Max Frisch hat 1946 einen sehr schönen Text dazu geschrieben:
Du sollst dir kein Bildnis machen
Es ist bemerkenswert, dass wir gerade von dem Menschen, den wir lieben am mindesten aussagen können, wie er sei. Wir lieben ihn einfach. Eben darin besteht ja die Liebe, das Wunderbare an der Liebe, dass sie uns in der Schwebe des Lebendigen hält, in der Bereitschaft, einem Menschen zu folgen in allen seinen möglichen Entfaltungen. Wir wissen, dass jeder Mensch, wenn man ihn liebt, sich wie verwandelt fühlt, wie entfaltet, und dass aus dem Liebenden sich alles entfaltet, das Nächste, das lange Bekannte. Vieles sieht er wie zum ersten Male. Die Liebe befreit es aus jeglichem Bildnis. Das ist das Erregende, das Abenteuerliche, das eigentlich Spannende, dass
wir mit den Menschen, die wir lieben, nicht fertig werden: weil wir sie lieben, solange wir sie lieben. Man höre bloß die Dichter, wenn sie lieben, sie tappen nach Vergleichen, als wären sie betrunken, sie greifen nach allen Dingen im All, nach Blumen und Tieren, nach Wolken, nach Sternen und Meeren. Warum?
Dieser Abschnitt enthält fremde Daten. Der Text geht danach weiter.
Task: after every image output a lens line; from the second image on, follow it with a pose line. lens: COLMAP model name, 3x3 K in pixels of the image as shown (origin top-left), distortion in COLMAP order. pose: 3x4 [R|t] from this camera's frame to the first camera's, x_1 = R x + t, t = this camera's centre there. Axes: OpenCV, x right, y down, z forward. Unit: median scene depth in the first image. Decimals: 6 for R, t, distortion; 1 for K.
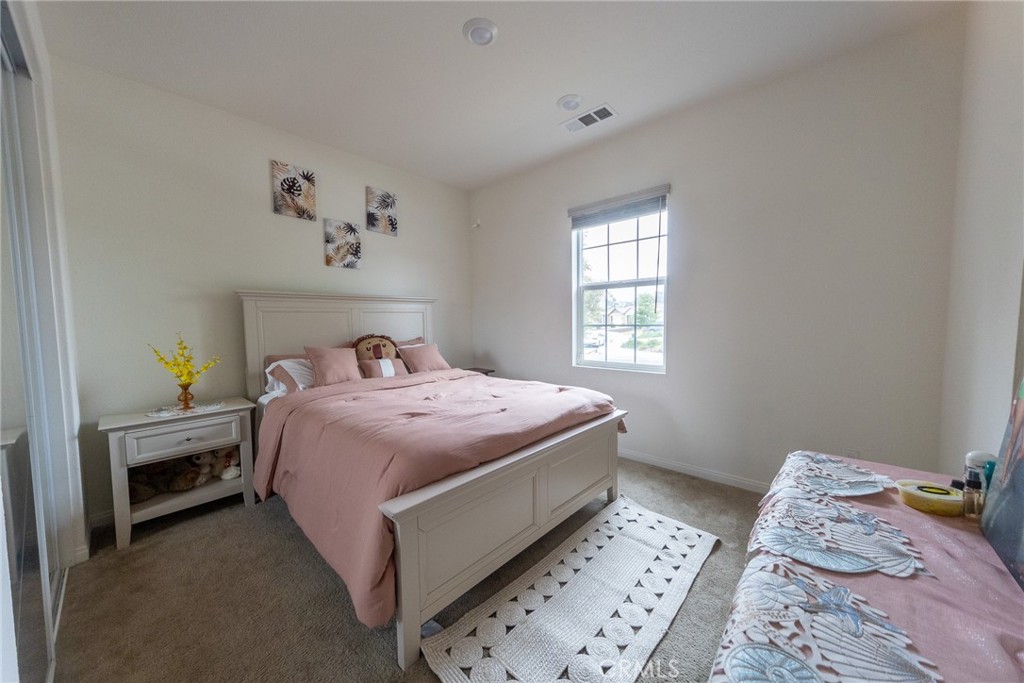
lens RADIAL K [[358.9, 0, 517.3], [0, 358.9, 342.0], [0, 0, 1]] dist [0.012059, 0.000091]
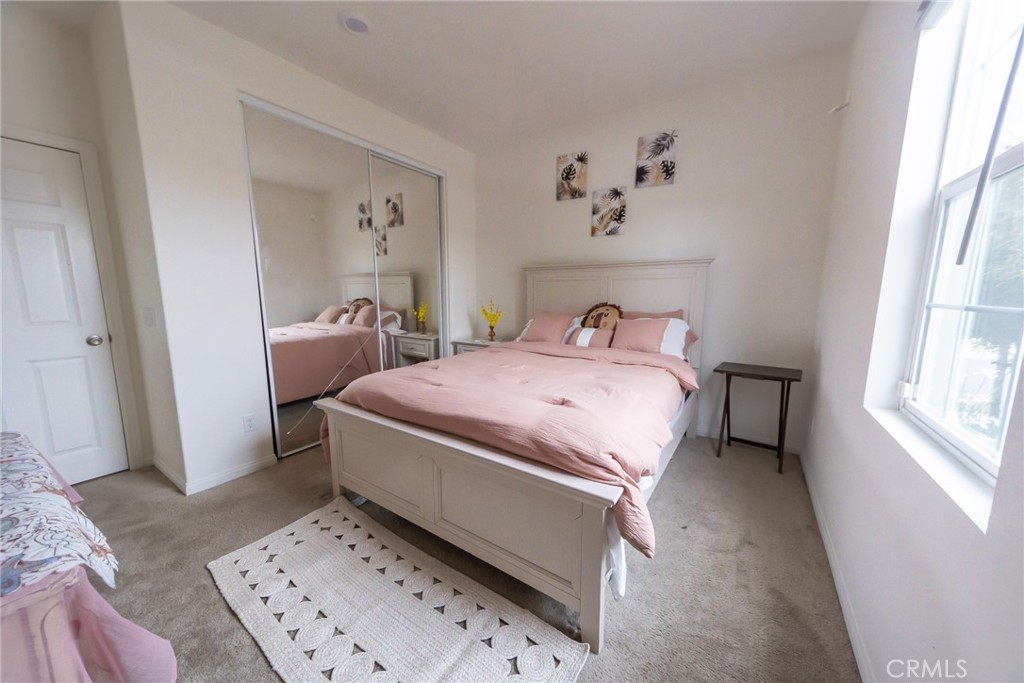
lens RADIAL K [[358.9, 0, 517.3], [0, 358.9, 342.0], [0, 0, 1]] dist [0.012059, 0.000091]
pose [[0.146531, 0.151933, -0.977469, 0.538044], [-0.060235, 0.987671, 0.144489, -0.042825], [0.987370, 0.037706, 0.153876, 0.627523]]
So wie das All, wie Gottes unerschöpfliche Geräumigkeit, schrankenlos, alles Mögliche voll, aller Geheimnisse voll, unfassbar ist der Mensch, den man liebt. Nur die Liebe erträgt ihn so [...] Max Frisch: Tagebuch 1946 – 1949
Dieser Text ist mir vor 2 Jahren in die Hände geraten. Heute lese ich ihn wieder anders, weil sich die Lebenssituation ständig ändert… in 4 Jahren werde ich ihn wieder anders lesen.
Ich mag den Text sehr, da er die Liebe diskutiert und sich nicht nur auf eine Position stellt. Die Liebe sieht mit dem Herzen, da gibt es keinen Zweifel. Man kann es nicht sagen, wieso man jemanden liebt, man weiß es ganz einfach.
Dieser geliebte Mensch ist, ob er will oder nicht, für den Liebenden etwas Besonderes und kann für manche Menschen noch so viel Dummes machen, er wird den Liebenden nicht davon abbringen, ihn zu lieben.